Patriot Coal Corp. (NYSE: PCX), a producer and marketer of coal products in the eastern U.S., announced that the company and a majority of its wholly owned subsidiaries have voluntarily filed for Chapter 11 bankruptcy on July 9 in order to undertake a comprehensive financial restructuring. The filing was made in the Bankruptcy Court for the southern District of New York.
Patriot said it expects its mining operations and customer shipments to continue throughout the reorganization process.
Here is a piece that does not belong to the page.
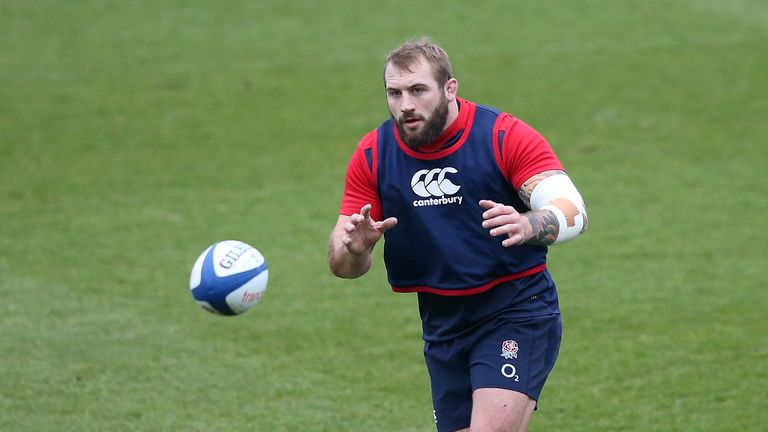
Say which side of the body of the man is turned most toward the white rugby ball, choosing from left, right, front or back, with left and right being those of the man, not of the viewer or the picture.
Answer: right

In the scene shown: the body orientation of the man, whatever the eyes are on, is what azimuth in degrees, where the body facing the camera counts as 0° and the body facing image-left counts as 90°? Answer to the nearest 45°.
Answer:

Patriot has obtained a commitment for $802 million in debtor-in-possession (DIP) financing from Citigroup Global Markets Inc., Barclays Bank PLC, and Merrill Lynch, Pierce, Fenner & Smith Inc. as joint lead arrangers. Upon approval by the Bankruptcy Court, the new financing and cash generated from Patriot’s ongoing operations will be used to support the business during the reorganization process.
“The coal industry is undergoing a major transformation and Patriot’s existing capital structure prevents it from making the necessary adjustments to achieve long-term success,” said Patriot Chairman and Chief Executive Officer Irl Engelhardt. “Our objective is to use the reorganization process to address important issues in an orderly way and make the company stronger and more competitive.”
Patriot’s business outlook has been impacted by a number of challenges that are affecting the coal industry, including reductions in U.S. thermal coal demand due to competition from low priced natural gas, environmental regulations affecting the cost of producing and using coal, and weaker international and domestic economies. Patriot has reduced production and closed down mines in response.